Until Nixon went to China, something many said only Nixon could get away with given the partisan alignments of his time, détente with American adversaries in the communist world seemed to many to be a pipe dream. Today, perhaps only someone with strong conservative credentials, like Nixon, could make a similar sort of détente possible with Iran, but it is well worth a try, if the opportunity comes along. An agreement on nuclear weapons might prove a good start, but substantial and durable improvement will require a blend of patience and firmness.  Setting aside the complicated technical difficulties of negotiating an agreement that limits Iran’s nuclear program to peaceful uses and enforcing the agreement effectively, Iran has its fingers in the domestic politics of much of the region, including Lebanon, Syria, Iraq, and Yemen. Hardliners in Iran will be loath to abstain from such influence.

For geopolitical, not merely ideological reasons, they may also argue they need a nuclear weapon to deter the United States. Taking away fears of conflict with the United States may undermine their position, therefore détente with Iran ought to be a fundamental objective of American foreign policy.   Concessions on the part of the United States, however, would require what Henry Kissinger called “linkage” in the détente era. At a minimum, if Iran wishes to cease being treated as a pariah nation, it would have to abstain from such interference, terrorism especially. None of this could happen overnight, but if it could happen between China and the United States, it could happen between the United States and Iran. So long as we are not deluded by excessive hopes, e.g., insist on effective inspections of nuclear facilities, and remain patient, because persuading Iran to renounce support for terrorists may take many years.
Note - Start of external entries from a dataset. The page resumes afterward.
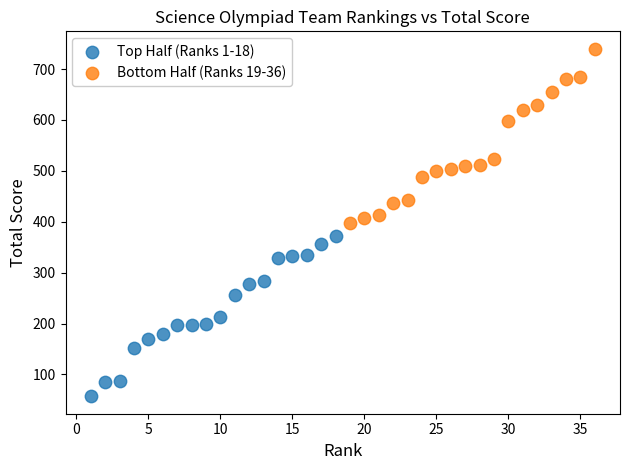

Which series has the largest Y range (max minus min)?

Bottom Half (Ranks 19-36)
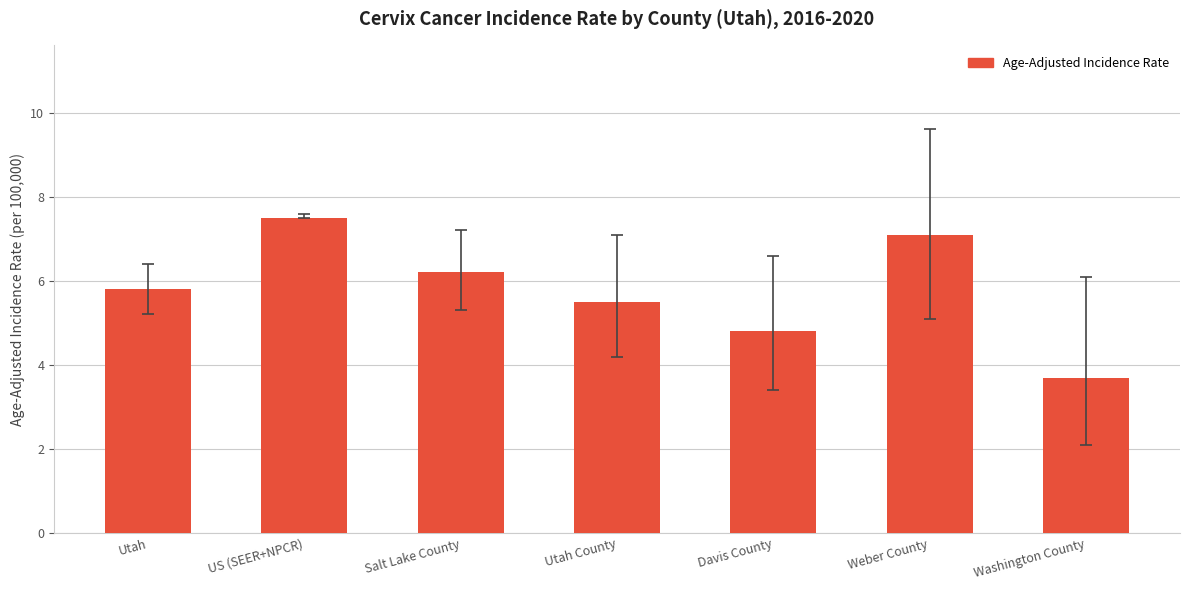

What is the difference between the values at Washington County and US (SEER+NPCR)?

3.8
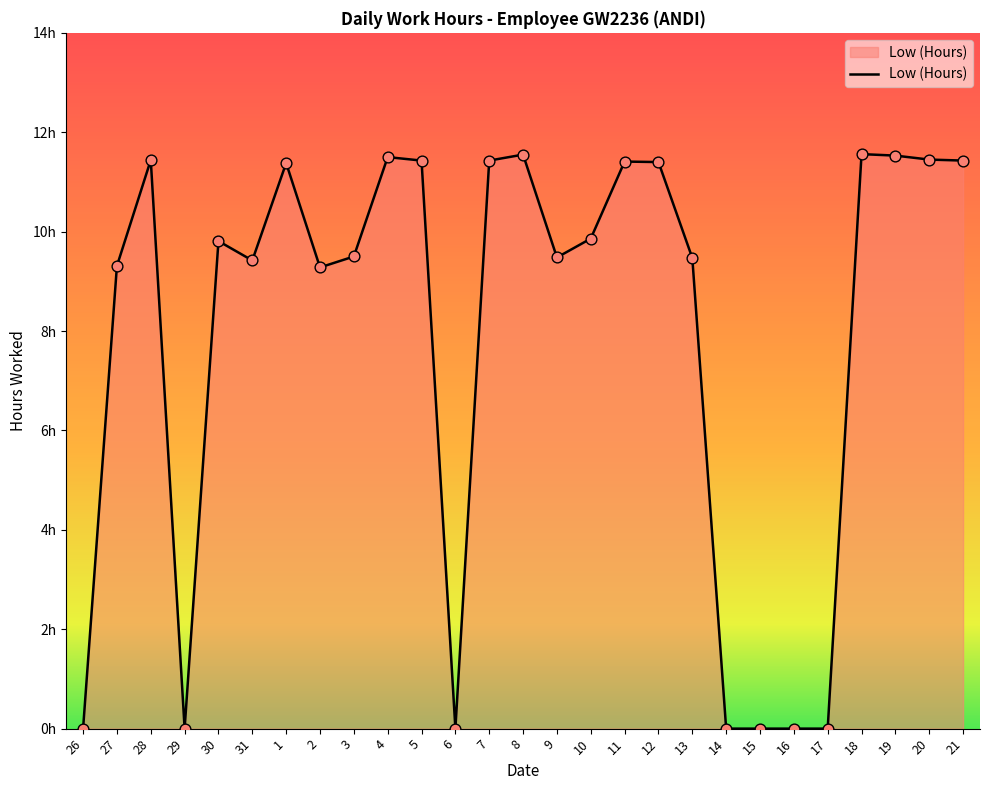

What is the change in value from 29 to 21?

+11.4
It is high time we begin thinking about how to achieve it, though it may seem like waiting for Godot until the right combination of leaders in the United States, Iran, and even Israel are available to make détente possible.

Domestic opposition to such détente within the United States will be enormous. Many American combat veterans from the past decade of war in Iraq know that Iran supplied the Improvised Explosive Devices (IEDs) that killed and maimed their comrades. However, to paraphrase Lord Palmerston, nations do not have permanent allies (or enemies). They have permanent interests instead, with interests determining their allies and adversaries rather than their allies and adversaries determining their interests.

Beyond a nuclear non-proliferation agreement with Iran lies the possibility of détente, which cannot and need not be a one-way street. If the Security Council and Germany ease up, slowly, on sanctions, they can monitor Iran’s behavior, with the option of replacing carrots with sticks, if Iran cheats again. Both to make an effective agreement possible and to build from it toward détente, however, it is imperative not to let partiality toward one country or disgust with another stand in the way of a sober calculation of American interests. Emancipation from a slavish foreign policy, in other words, will require judging whatever agreement is reached on its merits – and only after the ink is dry. Bipartisanship stopping at the water’s edge is almost the last term one would use to characterize current relations between Congress and the president, but in this case, it would be healthy return to the wisdom of George Washington.